- **Supplied material**:
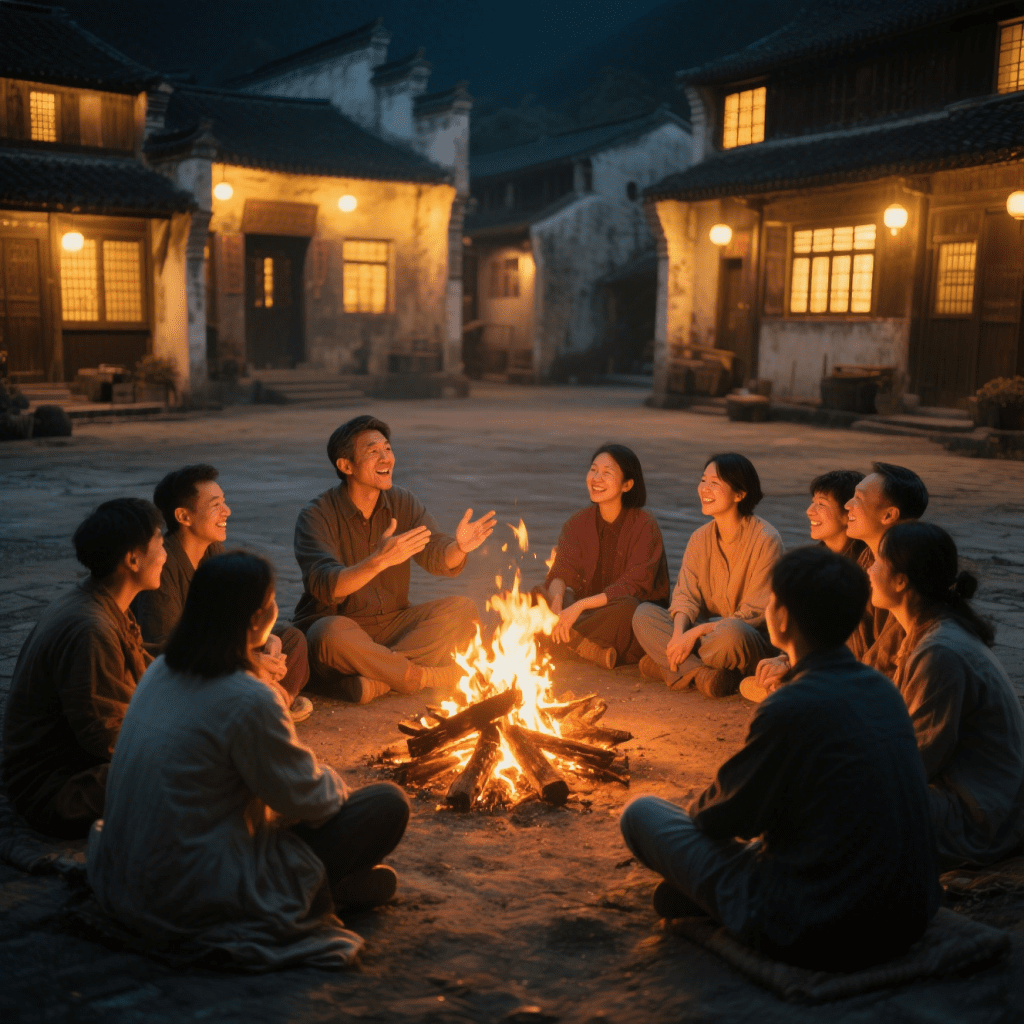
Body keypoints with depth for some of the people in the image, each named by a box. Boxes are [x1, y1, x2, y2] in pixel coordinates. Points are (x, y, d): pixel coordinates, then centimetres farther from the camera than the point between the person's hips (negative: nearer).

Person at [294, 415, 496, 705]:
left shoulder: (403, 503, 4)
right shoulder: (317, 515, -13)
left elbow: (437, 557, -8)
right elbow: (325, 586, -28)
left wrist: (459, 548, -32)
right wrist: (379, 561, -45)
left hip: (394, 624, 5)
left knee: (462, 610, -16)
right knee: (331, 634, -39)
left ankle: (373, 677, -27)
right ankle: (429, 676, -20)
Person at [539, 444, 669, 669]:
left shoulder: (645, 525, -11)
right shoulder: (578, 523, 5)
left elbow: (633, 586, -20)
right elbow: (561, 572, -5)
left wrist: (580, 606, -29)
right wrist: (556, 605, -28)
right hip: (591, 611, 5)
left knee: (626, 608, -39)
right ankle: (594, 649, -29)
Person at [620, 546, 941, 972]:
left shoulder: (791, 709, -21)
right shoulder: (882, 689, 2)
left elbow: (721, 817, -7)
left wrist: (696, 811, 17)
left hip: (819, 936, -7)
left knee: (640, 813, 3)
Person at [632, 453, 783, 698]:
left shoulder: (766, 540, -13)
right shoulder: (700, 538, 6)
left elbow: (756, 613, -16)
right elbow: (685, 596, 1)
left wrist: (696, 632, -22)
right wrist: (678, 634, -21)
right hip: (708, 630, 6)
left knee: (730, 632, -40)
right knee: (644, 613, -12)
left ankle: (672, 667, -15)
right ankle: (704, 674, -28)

- **Exercise brief**:
Return the lines exactly as they stand, from the start of the entries through the line holding "left knee: (640, 813, 3)"; omit the pictures.

- **Answer space**:
Body keypoints with depth for some of the people in the image, each named by a box. Boxes are [x1, y1, x2, y2] in pixel coordinates. Points are (x, y, d): pixel coordinates, then centimetres farther from the camera than the point between the person's hips (negative: nearer).

Person at [294, 415, 496, 705]:
left shoulder: (403, 503, 4)
right shoulder: (317, 515, -13)
left elbow: (437, 557, -8)
right elbow: (325, 586, -28)
left wrist: (459, 548, -32)
right wrist: (379, 561, -45)
left hip: (394, 624, 5)
left knee: (462, 610, -16)
right knee: (331, 634, -39)
left ankle: (373, 677, -27)
right ankle: (429, 676, -20)
Person at [539, 444, 669, 669]:
left shoulder: (645, 525, -11)
right shoulder: (578, 523, 5)
left elbow: (633, 586, -20)
right elbow: (561, 572, -5)
left wrist: (580, 606, -29)
right wrist: (556, 605, -28)
right hip: (591, 611, 5)
left knee: (626, 608, -39)
right ankle: (594, 649, -29)
Person at [620, 546, 941, 972]:
left shoulder: (791, 709, -21)
right shoulder: (882, 689, 2)
left elbow: (721, 817, -7)
left wrist: (696, 811, 17)
left hip: (819, 936, -7)
left knee: (640, 813, 3)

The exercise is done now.